It is important to note that “*bs\_bgeu\_opt????.s*” will not work on FPGA board as “*make fpga*” always assume four NOPS in assembly code, which is lost after aggressively optimizations. For every part, that starts like “a)”, “b)” … you have to mail the answers and asked files with a CC to your group members to **asip00@ira.uka.de** and use the topic “asipXX-Session2”, with XX replaced by your group number.

**Readings for the next session:** Chapters 7

**Exercises**

1. **Creating the applications**
2. You have to create the software and the hardware application sub directories for dlx\_basis.pdb CPU. First, create a new project directory inside your *ASIPMeisterProjects* directory for the new CPU and name it “*dlx\_basis”*. You can use a copy from the *dlx\_basis* CPU project from the last session, but do not forget to adjust the “*env\_settings*”. Also create a two subdirectory for the software and the hardware application in “Applications” directory.
3. Copy the provided “*Bubblesort\_LCD\_forSW.s”* and “*Bubblesort\_LCD\_forHW.s”* from “/home/asip00/Session5” to the created software and the hardware application subdirectories respectively. Also copy the “*Makefile*” to both the subdirectories.
4. Add your \_*bubbleSort*-method implementation from “*bs\_basis.s*” (Session 3) to these frameworks “*Bubblesort\_LCD\_forSW.s”* and “*Bubblesort\_LCD\_forHW.s”* for software and hardware verification respectively. While adding bubblesort implementation to these frameworks you have to consider the following points:

* The function calling scheme (parameter passing, register saving, stack preparation …) from the compiler was somewhat different to the scheme that was used in the old framework from Session 3 (“*bs\_Framework.s*” and “*bs\_Framework\_pipelined.s*”). We have adapted the function calling scheme for the BubbleSort method and added it to the new frameworks.
* Search for “\_*bubbleSort*” in the framework files to find the method for BubbleSort.
* The framework already contains the function calling scheme and the “ADD YOUR IMPLEMENTATION HERE” comment.
* First, you should add your BubbleSort implementation to the framework (“*Bubblesort\_LCD\_forSW.s*”) for dlxsim/ModelSim to test it. After it is running you can copy-and-paste your implementation to the framework for the hardware.
++++++++
Tasks for this exercise:
**A)** In the exercise text, what topic line should be used when mailing the answers?
**B)** Format the records, starting at the line that contains "so click(468, 222)." and ending at the last line of the records, as a JSON list of strings with one string per line and blank lines left out.

[Spatial grounding data]
++++++++
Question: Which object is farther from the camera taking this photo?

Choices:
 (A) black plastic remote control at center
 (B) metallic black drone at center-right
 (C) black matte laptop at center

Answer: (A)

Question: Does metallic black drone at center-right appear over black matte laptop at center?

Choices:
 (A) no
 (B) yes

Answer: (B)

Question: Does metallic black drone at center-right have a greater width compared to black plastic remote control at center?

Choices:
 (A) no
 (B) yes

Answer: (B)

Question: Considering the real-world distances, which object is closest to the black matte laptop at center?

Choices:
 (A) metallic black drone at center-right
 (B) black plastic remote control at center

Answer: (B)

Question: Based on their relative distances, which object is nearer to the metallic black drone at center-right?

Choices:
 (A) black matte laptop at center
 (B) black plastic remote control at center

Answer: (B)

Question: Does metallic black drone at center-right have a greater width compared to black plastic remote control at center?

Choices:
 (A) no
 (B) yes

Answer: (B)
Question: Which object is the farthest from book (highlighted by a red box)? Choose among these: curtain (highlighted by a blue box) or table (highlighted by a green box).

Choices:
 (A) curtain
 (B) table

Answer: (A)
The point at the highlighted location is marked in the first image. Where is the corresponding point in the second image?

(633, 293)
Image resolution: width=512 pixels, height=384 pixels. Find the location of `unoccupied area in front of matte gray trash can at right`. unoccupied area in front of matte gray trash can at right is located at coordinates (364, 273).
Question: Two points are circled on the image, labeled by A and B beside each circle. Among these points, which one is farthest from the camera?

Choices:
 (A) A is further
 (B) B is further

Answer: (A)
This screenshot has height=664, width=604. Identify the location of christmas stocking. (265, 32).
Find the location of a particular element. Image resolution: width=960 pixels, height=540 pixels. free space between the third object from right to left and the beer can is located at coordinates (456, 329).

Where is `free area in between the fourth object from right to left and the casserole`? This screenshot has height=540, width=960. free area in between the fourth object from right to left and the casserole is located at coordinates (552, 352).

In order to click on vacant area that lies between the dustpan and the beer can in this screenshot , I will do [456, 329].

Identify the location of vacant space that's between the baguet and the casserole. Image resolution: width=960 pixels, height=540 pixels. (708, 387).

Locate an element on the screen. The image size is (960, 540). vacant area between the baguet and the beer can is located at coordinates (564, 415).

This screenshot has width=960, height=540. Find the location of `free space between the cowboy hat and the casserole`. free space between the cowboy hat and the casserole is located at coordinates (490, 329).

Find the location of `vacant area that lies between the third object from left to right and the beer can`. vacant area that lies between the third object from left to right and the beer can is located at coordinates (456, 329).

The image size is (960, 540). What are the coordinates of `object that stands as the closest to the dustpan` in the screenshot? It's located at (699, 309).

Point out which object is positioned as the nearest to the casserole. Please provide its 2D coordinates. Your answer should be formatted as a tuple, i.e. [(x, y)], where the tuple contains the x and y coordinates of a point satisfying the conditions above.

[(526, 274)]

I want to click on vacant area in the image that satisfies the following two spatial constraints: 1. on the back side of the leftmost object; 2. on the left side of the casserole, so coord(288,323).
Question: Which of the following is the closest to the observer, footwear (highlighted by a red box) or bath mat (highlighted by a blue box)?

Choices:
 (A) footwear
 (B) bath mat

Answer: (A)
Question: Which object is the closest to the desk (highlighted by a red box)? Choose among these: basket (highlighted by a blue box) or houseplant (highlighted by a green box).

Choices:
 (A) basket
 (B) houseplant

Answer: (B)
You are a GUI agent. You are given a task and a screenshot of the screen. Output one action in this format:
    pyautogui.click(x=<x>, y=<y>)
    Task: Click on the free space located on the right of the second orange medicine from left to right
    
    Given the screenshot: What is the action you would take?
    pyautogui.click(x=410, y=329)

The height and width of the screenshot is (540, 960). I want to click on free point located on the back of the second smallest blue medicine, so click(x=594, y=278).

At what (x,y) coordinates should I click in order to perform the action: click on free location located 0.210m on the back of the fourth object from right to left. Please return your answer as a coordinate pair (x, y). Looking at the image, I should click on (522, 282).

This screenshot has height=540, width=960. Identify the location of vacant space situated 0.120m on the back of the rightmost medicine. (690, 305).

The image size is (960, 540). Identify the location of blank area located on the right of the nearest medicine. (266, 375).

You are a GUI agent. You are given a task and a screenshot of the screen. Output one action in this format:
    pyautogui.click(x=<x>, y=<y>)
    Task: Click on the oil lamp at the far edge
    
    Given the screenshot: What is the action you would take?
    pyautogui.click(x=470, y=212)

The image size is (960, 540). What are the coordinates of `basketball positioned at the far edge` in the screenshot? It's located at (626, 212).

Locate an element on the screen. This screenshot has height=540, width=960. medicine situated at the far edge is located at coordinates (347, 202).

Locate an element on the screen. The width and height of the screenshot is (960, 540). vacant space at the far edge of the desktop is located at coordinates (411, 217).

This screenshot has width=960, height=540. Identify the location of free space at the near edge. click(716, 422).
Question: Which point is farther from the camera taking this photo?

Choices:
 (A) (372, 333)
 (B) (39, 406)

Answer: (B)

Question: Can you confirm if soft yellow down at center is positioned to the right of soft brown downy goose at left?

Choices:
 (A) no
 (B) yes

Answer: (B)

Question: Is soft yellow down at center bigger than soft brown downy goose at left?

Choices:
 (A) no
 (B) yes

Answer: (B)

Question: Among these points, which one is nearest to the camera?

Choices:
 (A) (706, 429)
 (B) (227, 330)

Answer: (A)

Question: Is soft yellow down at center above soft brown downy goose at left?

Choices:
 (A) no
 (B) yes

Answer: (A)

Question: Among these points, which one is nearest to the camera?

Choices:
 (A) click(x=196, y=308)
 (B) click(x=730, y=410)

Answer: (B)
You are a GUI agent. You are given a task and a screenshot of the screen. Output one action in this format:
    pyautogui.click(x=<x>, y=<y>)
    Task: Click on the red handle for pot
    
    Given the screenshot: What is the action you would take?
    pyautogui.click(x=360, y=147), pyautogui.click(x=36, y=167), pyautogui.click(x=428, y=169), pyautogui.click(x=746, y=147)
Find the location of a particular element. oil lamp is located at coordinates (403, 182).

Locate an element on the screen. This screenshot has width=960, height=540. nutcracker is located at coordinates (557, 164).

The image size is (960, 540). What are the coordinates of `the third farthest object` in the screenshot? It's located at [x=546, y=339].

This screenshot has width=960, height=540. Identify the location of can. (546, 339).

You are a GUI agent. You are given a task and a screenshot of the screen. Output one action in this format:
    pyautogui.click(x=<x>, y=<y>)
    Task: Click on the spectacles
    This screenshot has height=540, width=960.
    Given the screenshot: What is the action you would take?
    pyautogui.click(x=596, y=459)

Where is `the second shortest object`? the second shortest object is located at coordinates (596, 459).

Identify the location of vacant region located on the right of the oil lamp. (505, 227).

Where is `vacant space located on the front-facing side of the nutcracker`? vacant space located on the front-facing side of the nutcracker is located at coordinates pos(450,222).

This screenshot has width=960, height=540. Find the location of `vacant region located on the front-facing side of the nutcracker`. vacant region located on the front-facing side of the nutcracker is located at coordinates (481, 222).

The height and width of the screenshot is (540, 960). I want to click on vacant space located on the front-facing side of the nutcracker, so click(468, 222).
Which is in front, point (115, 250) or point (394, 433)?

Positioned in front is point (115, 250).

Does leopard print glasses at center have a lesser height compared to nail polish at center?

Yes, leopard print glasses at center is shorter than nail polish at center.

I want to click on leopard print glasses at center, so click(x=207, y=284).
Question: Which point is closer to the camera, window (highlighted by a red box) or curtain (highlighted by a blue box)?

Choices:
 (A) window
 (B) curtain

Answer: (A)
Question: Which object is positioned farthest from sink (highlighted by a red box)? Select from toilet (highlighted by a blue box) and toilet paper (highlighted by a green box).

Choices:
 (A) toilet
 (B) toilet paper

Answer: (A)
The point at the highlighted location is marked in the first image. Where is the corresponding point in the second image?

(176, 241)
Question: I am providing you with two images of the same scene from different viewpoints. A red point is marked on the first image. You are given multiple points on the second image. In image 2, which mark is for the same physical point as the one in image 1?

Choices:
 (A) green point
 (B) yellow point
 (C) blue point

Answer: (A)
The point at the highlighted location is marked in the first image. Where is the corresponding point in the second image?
++++++++
Numbered answers:
**A)** "asipXX-Session2", with XX replaced by the group number.

**B)**
[
  "The height and width of the screenshot is (540, 960). I want to click on vacant space located on the front-facing side of the nutcracker, so click(468, 222).",
  "Which is in front, point (115, 250) or point (394, 433)?",
  "Positioned in front is point (115, 250).",
  "Does leopard print glasses at center have a lesser height compared to nail polish at center?",
  "Yes, leopard print glasses at center is shorter than nail polish at center.",
  "I want to click on leopard print glasses at center, so click(x=207, y=284).",
  "Question: Which point is closer to the camera, window (highlighted by a red box) or curtain (highlighted by a blue box)?",
  "Choices:",
  " (A) window",
  " (B) curtain",
  "Answer: (A)",
  "Question: Which object is positioned farthest from sink (highlighted by a red box)? Select from toilet (highlighted by a blue box) and toilet paper (highlighted by a green box).",
  "Choices:",
  " (A) toilet",
  " (B) toilet paper",
  "Answer: (A)",
  "The point at the highlighted location is marked in the first image. Where is the corresponding point in the second image?",
  "(176, 241)",
  "Question: I am providing you with two images of the same scene from different viewpoints. A red point is marked on the first image. You are given multiple points on the second image. In image 2, which mark is for the same physical point as the one in image 1?",
  "Choices:",
  " (A) green point",
  " (B) yellow point",
  " (C) blue point",
  "Answer: (A)",
  "The point at the highlighted location is marked in the first image. Where is the corresponding point in the second image?"
]